■ **WRITTEN TASK**: Present the listing from its start through the line containing "to the current" as a Markdown table with the columns Row and Line, one row for each line and blank lines left out. Leave the pictures out of the answer.
[INPUT DATA]
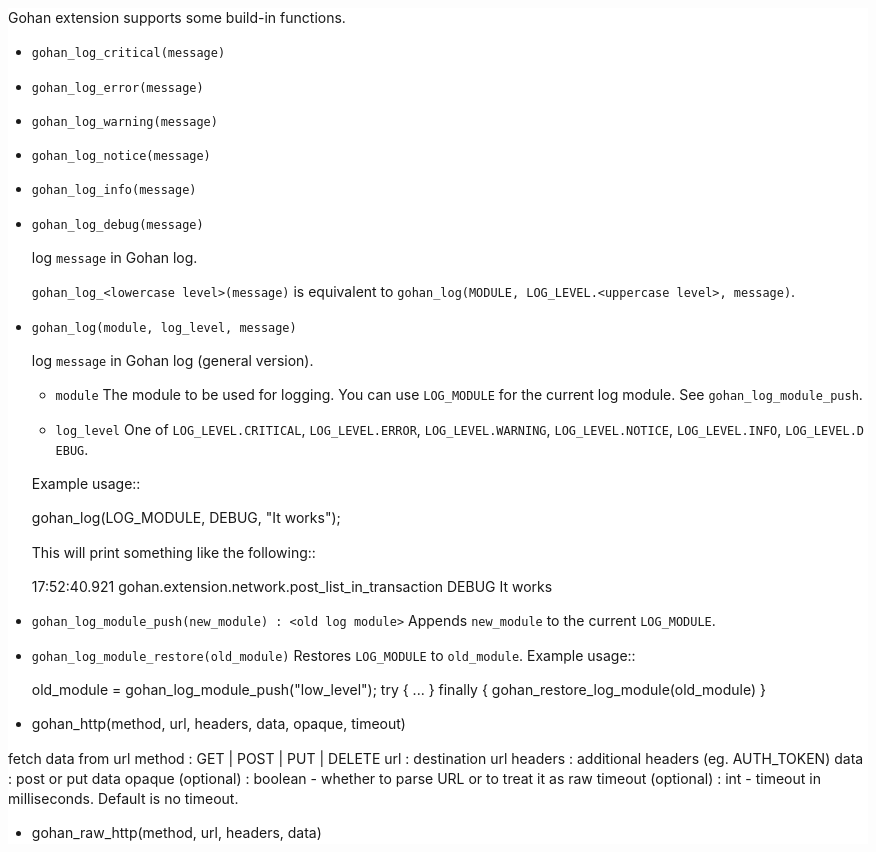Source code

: Gohan extension supports some build-in functions.

- ``gohan_log_critical(message)``
- ``gohan_log_error(message)``
- ``gohan_log_warning(message)``
- ``gohan_log_notice(message)``
- ``gohan_log_info(message)``
- ``gohan_log_debug(message)``

  log ``message`` in Gohan log.

  ``gohan_log_<lowercase level>(message)`` is equivalent to
  ``gohan_log(MODULE, LOG_LEVEL.<uppercase level>, message)``.

- ``gohan_log(module, log_level, message)``

  log ``message`` in Gohan log (general version).

  - ``module``
    The module to be used for logging. You can use ``LOG_MODULE`` for
    the current log module. See ``gohan_log_module_push``.

  - ``log_level``
    One of ``LOG_LEVEL.CRITICAL``, ``LOG_LEVEL.ERROR``,
    ``LOG_LEVEL.WARNING``, ``LOG_LEVEL.NOTICE``, ``LOG_LEVEL.INFO``,
    ``LOG_LEVEL.DEBUG``.

  Example usage::

    gohan_log(LOG_MODULE, DEBUG, "It works");

  This will print something like the following::

    17:52:40.921 gohan.extension.network.post_list_in_transaction DEBUG  It works

- ``gohan_log_module_push(new_module) : <old log module>``
  Appends ``new_module`` to the current ``LOG_MODULE``.

- ``gohan_log_module_restore(old_module)``
  Restores ``LOG_MODULE`` to ``old_module``. Example usage::

    old_module = gohan_log_module_push("low_level");
    try {
        ...
    } finally {
        gohan_restore_log_module(old_module)
    }

- gohan_http(method, url, headers, data, opaque, timeout)

fetch data from url
method : GET | POST | PUT | DELETE
url : destination url
headers : additional headers (eg. AUTH_TOKEN)
data : post or put data
opaque (optional) : boolean - whether to parse URL or to treat it as raw
timeout (optional) : int - timeout in milliseconds. Default is no timeout.

- gohan_raw_http(method, url, headers, data)
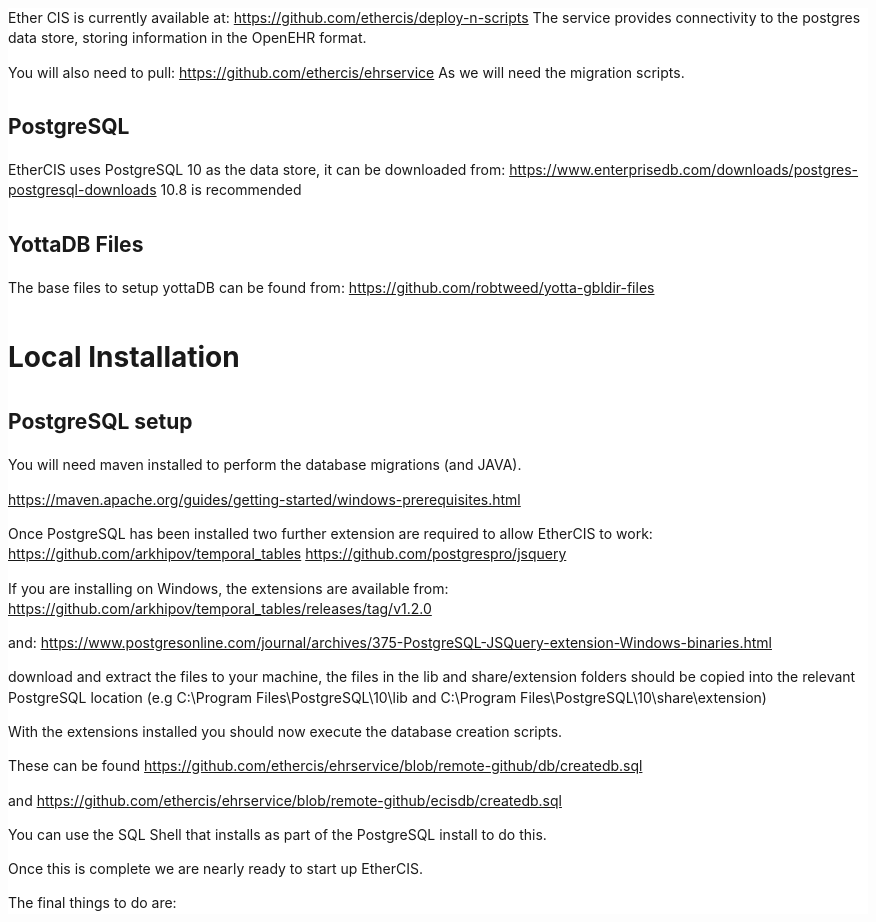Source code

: Ether CIS is currently available at:
https://github.com/ethercis/deploy-n-scripts
The service provides connectivity to the postgres data store, storing information in the OpenEHR format.

You will also need to pull:
https://github.com/ethercis/ehrservice
As we will need the migration scripts.

## PostgreSQL

EtherCIS uses PostgreSQL 10 as the data store, it can be downloaded from:
https://www.enterprisedb.com/downloads/postgres-postgresql-downloads
10.8 is recommended

## YottaDB Files

The base files to setup yottaDB can be found from:
https://github.com/robtweed/yotta-gbldir-files

# Local Installation

## PostgreSQL setup

You will need maven installed to perform the database migrations (and JAVA).

https://maven.apache.org/guides/getting-started/windows-prerequisites.html

Once PostgreSQL has been installed two further extension are required to allow EtherCIS to work:
https://github.com/arkhipov/temporal_tables
https://github.com/postgrespro/jsquery

If you are installing on Windows, the extensions are available from:
https://github.com/arkhipov/temporal_tables/releases/tag/v1.2.0

and:
https://www.postgresonline.com/journal/archives/375-PostgreSQL-JSQuery-extension-Windows-binaries.html

download and extract the files to your machine, the files in the lib and share/extension folders should be copied into the relevant PostgreSQL location (e.g C:\Program Files\PostgreSQL\10\lib and C:\Program Files\PostgreSQL\10\share\extension)

With the extensions installed you should now execute the database creation scripts.

These can be found https://github.com/ethercis/ehrservice/blob/remote-github/db/createdb.sql

and https://github.com/ethercis/ehrservice/blob/remote-github/ecisdb/createdb.sql

You can use the SQL Shell that installs as part of the PostgreSQL install to do this.

Once this is complete we are nearly ready to start up EtherCIS.

The final things to do are:
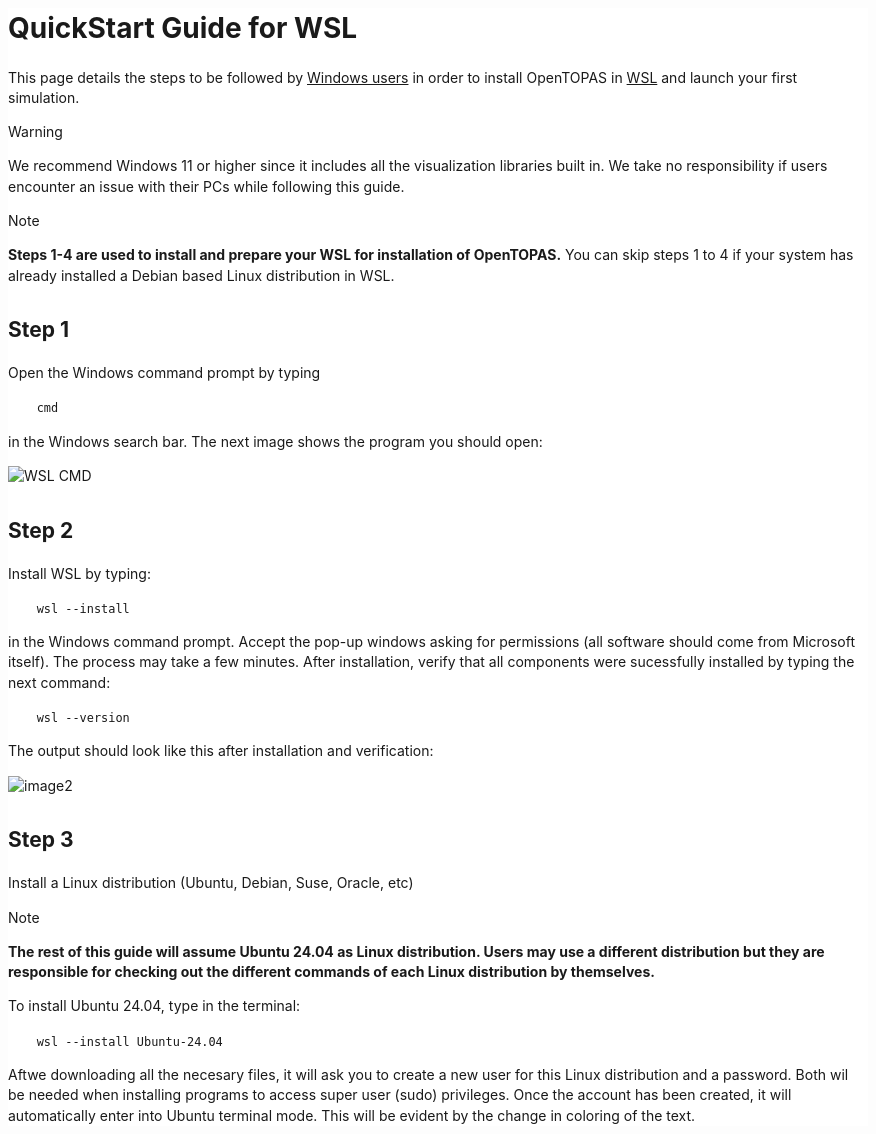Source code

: # QuickStart Guide for WSL
This page details the steps to be followed by <ins>Windows users</ins> in order to install OpenTOPAS in <ins>WSL</ins> and launch your first simulation. 

> [!WARNING]
> We recommend Windows 11 or higher since it includes all the visualization libraries built in. We take no responsibility if users encounter an issue with their PCs while following this guide.

> [!NOTE]
> **Steps 1-4 are used to install and prepare your WSL for installation of OpenTOPAS.** You can skip steps 1 to 4 if your system has already installed a Debian based Linux distribution in WSL.

## Step 1
Open the Windows command prompt by typing

        cmd

in the Windows search bar. The next image shows the program you should open:

<img src="https://github.com/OpenTOPAS/OpenTOPAS_Documentation/blob/8060e85cd1aa68d054f9f3a6df4ae6020f7b3a2c/getting-started/images/WSL_CMD_Image.png" alt="WSL CMD" width="600px">

## Step 2 

Install WSL by typing:

        wsl --install

in the Windows command prompt. Accept the pop-up windows asking for permissions (all software should come from Microsoft itself). The process may take a few minutes. After installation, verify that all components were sucessfully installed by typing the next command:

        wsl --version

The output should look like this after installation and verification:

![image2](https://github.com/OpenTOPAS/OpenTOPAS_Documentation/blob/8060e85cd1aa68d054f9f3a6df4ae6020f7b3a2c/getting-started/images/WSL_InstallingWSL.png)

## Step 3
Install a Linux distribution (Ubuntu, Debian, Suse, Oracle, etc)

> [!NOTE]
> **The rest of this guide will assume Ubuntu 24.04 as Linux distribution. Users may use a different distribution but they are responsible for checking out the different commands of each Linux distribution by themselves.**

To install Ubuntu 24.04, type in the terminal:

        wsl --install Ubuntu-24.04

Aftwe downloading all the necesary files, it will ask you to create a new user for this Linux distribution and a password. Both wil be needed when installing programs to access super user (sudo) privileges. Once the account has been created, it will automatically enter into Ubuntu terminal mode. This will be evident by the change in coloring of the text.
[/INPUT DATA]
■ **SOLUTION FOR THIS EXERCISE**:
| Row | Line |
|---|---|
| 1 | Source code |
| 2 | : Gohan extension supports some build-in functions. |
| 3 | - ``gohan_log_critical(message)`` |
| 4 | - ``gohan_log_error(message)`` |
| 5 | - ``gohan_log_warning(message)`` |
| 6 | - ``gohan_log_notice(message)`` |
| 7 | - ``gohan_log_info(message)`` |
| 8 | - ``gohan_log_debug(message)`` |
| 9 |   log ``message`` in Gohan log. |
| 10 |   ``gohan_log_<lowercase level>(message)`` is equivalent to |
| 11 |   ``gohan_log(MODULE, LOG_LEVEL.<uppercase level>, message)``. |
| 12 | - ``gohan_log(module, log_level, message)`` |
| 13 |   log ``message`` in Gohan log (general version). |
| 14 |   - ``module`` |
| 15 |     The module to be used for logging. You can use ``LOG_MODULE`` for |
| 16 |     the current log module. See ``gohan_log_module_push``. |
| 17 |   - ``log_level`` |
| 18 |     One of ``LOG_LEVEL.CRITICAL``, ``LOG_LEVEL.ERROR``, |
| 19 |     ``LOG_LEVEL.WARNING``, ``LOG_LEVEL.NOTICE``, ``LOG_LEVEL.INFO``, |
| 20 |     ``LOG_LEVEL.DEBUG``. |
| 21 |   Example usage:: |
| 22 |     gohan_log(LOG_MODULE, DEBUG, "It works"); |
| 23 |   This will print something like the following:: |
| 24 |     17:52:40.921 gohan.extension.network.post_list_in_transaction DEBUG  It works |
| 25 | - ``gohan_log_module_push(new_module) : <old log module>`` |
| 26 |   Appends ``new_module`` to the current ``LOG_MODULE``. |